Transcribe the lines below word for word, starting with the line that contains "обстоятельств дела , от" and going on through the line that contains "также на необходимость", with both of those lines included.
--- GIVEN RECORDS Enclosed Below ---
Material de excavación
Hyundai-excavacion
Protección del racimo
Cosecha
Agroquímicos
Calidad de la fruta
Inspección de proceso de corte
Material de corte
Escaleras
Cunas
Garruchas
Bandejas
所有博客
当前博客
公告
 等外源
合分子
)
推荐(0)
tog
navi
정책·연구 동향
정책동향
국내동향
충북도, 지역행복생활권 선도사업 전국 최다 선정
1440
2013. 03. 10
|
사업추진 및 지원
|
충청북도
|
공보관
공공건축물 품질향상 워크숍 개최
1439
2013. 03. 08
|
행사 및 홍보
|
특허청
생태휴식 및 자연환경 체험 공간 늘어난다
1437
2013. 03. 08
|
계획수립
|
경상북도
--- End of Enclosed GIVEN RECORDS ---
--- GIVEN RECORDS Enclosed Below ---
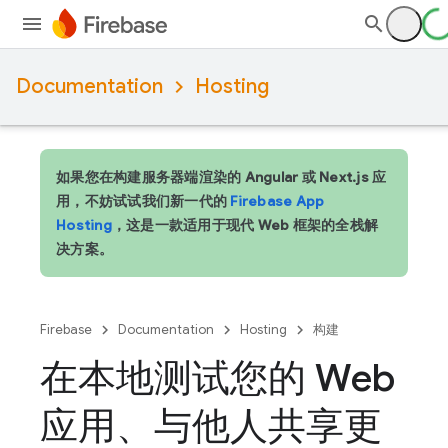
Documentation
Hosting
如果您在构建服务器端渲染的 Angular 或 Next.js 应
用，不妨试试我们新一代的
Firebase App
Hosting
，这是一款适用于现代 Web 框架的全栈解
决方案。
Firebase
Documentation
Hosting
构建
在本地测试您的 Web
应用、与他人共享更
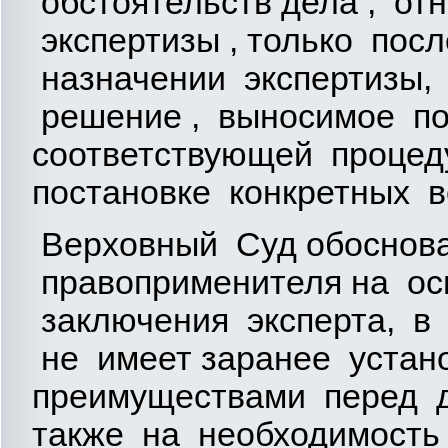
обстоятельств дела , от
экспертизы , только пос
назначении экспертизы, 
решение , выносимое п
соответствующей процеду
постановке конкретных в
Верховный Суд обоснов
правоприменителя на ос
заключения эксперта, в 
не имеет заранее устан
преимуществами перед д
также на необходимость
--- End of Enclosed GIVEN RECORDS ---
YOUR RESPONSE
обстоятельств дела , от
экспертизы , только пос
назначении экспертизы, 
решение , выносимое п
соответствующей процеду
постановке конкретных в
Верховный Суд обоснов
правоприменителя на ос
заключения эксперта, в 
не имеет заранее устан
преимуществами перед д
также на необходимость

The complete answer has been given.